As it happened, the sort of man who would create a false Chinese box was a skilled woodcarver who lacked access to the high-quality lumber of his homeland and yet wished to ply his trade, or so Mr Holmes deduced most convincingly as we four hastened from the slate monochrome of Scotland Yard into the colour and chaos of London’s busiest thoroughfares. I’d been sniffing about the wrong neighbourhood, though I was as close to the mark as was possible without having the faintest notion of what I sought, the sleuth claimed (this seemed to be meant as neither censure nor condolence).

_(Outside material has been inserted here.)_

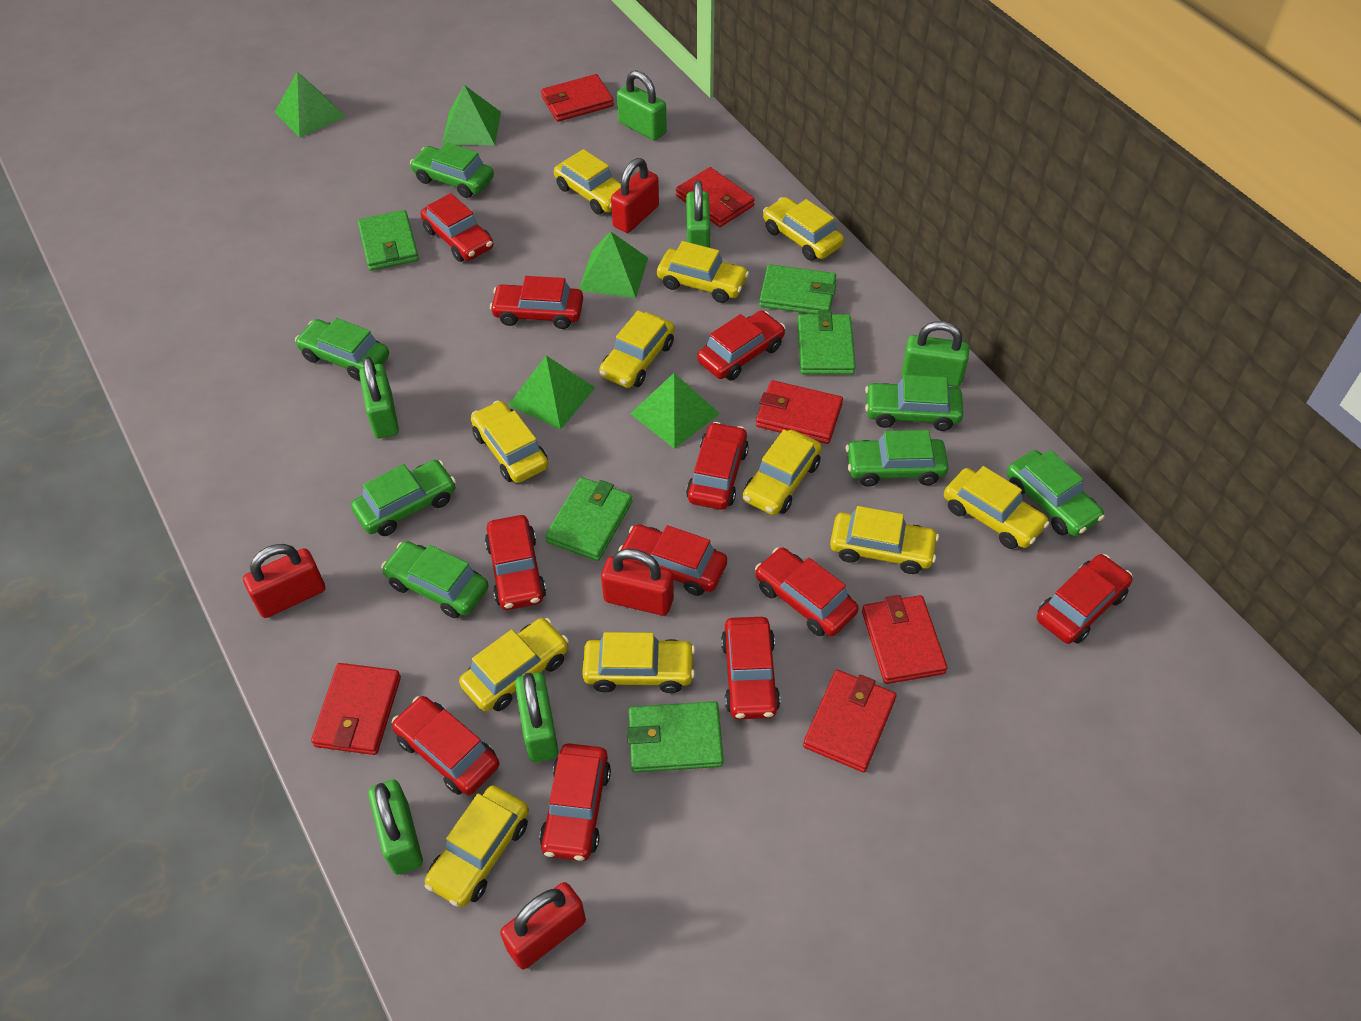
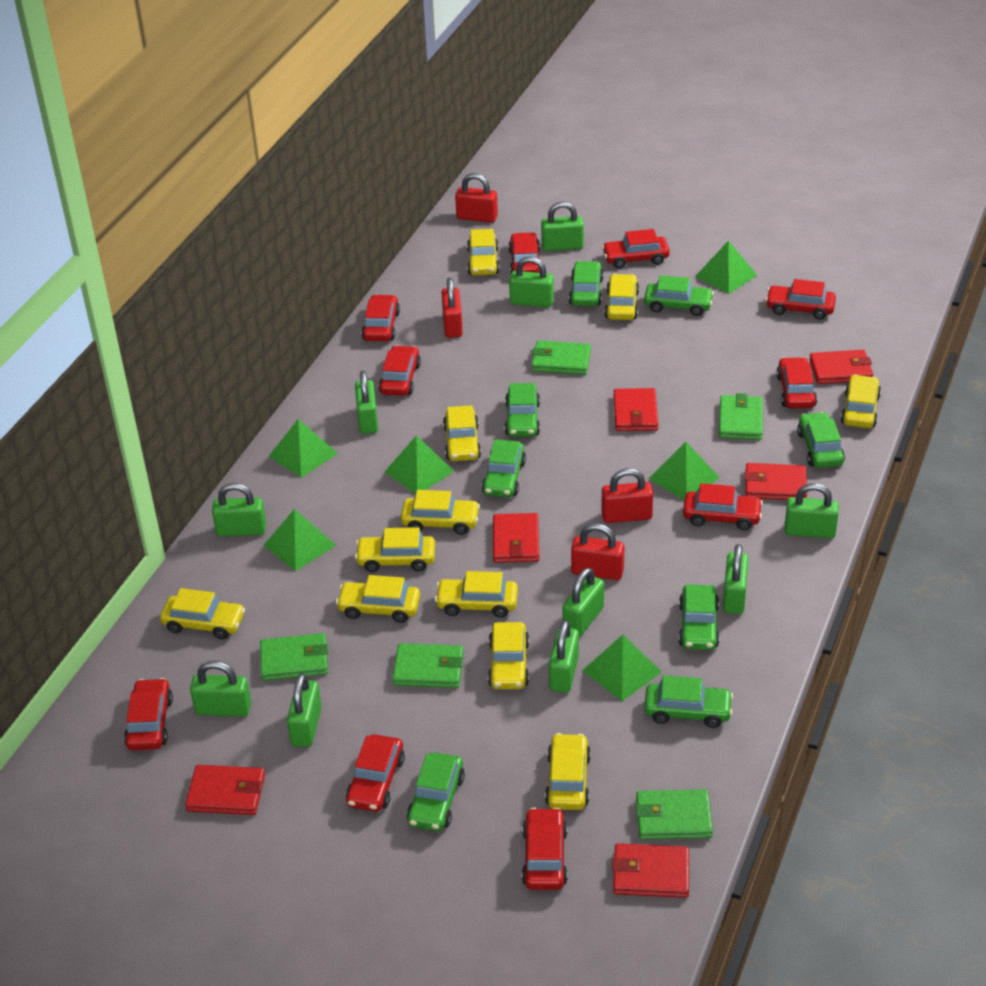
green car: 7 -> 8
green padlock: 6 -> 10
green pyramid: 5 -> 6
red car: 11 -> 10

Apparently, I didn’t want the gritty straw-strewn byways of Stepney, with its deafening markets and echoing warehouses and mountains of imports.
“You wanted Limehouse, my good inspector,” Mr Holmes finished, clapping me on the shoulder as he stepped down last from the four-wheeler. “The single neighbourhood hereabouts where Chinese culture thrives in corporeal rather than merely imported form.”
Air thick as soup filled our nostrils, the tarry odour of the docks combined with roasting meats, simmering vegetables, and unfathomable spices. Beneath all skulked the reek of strangely foreign refuse – for whatever they were discarding, it wasn’t potato peelings and apple cores.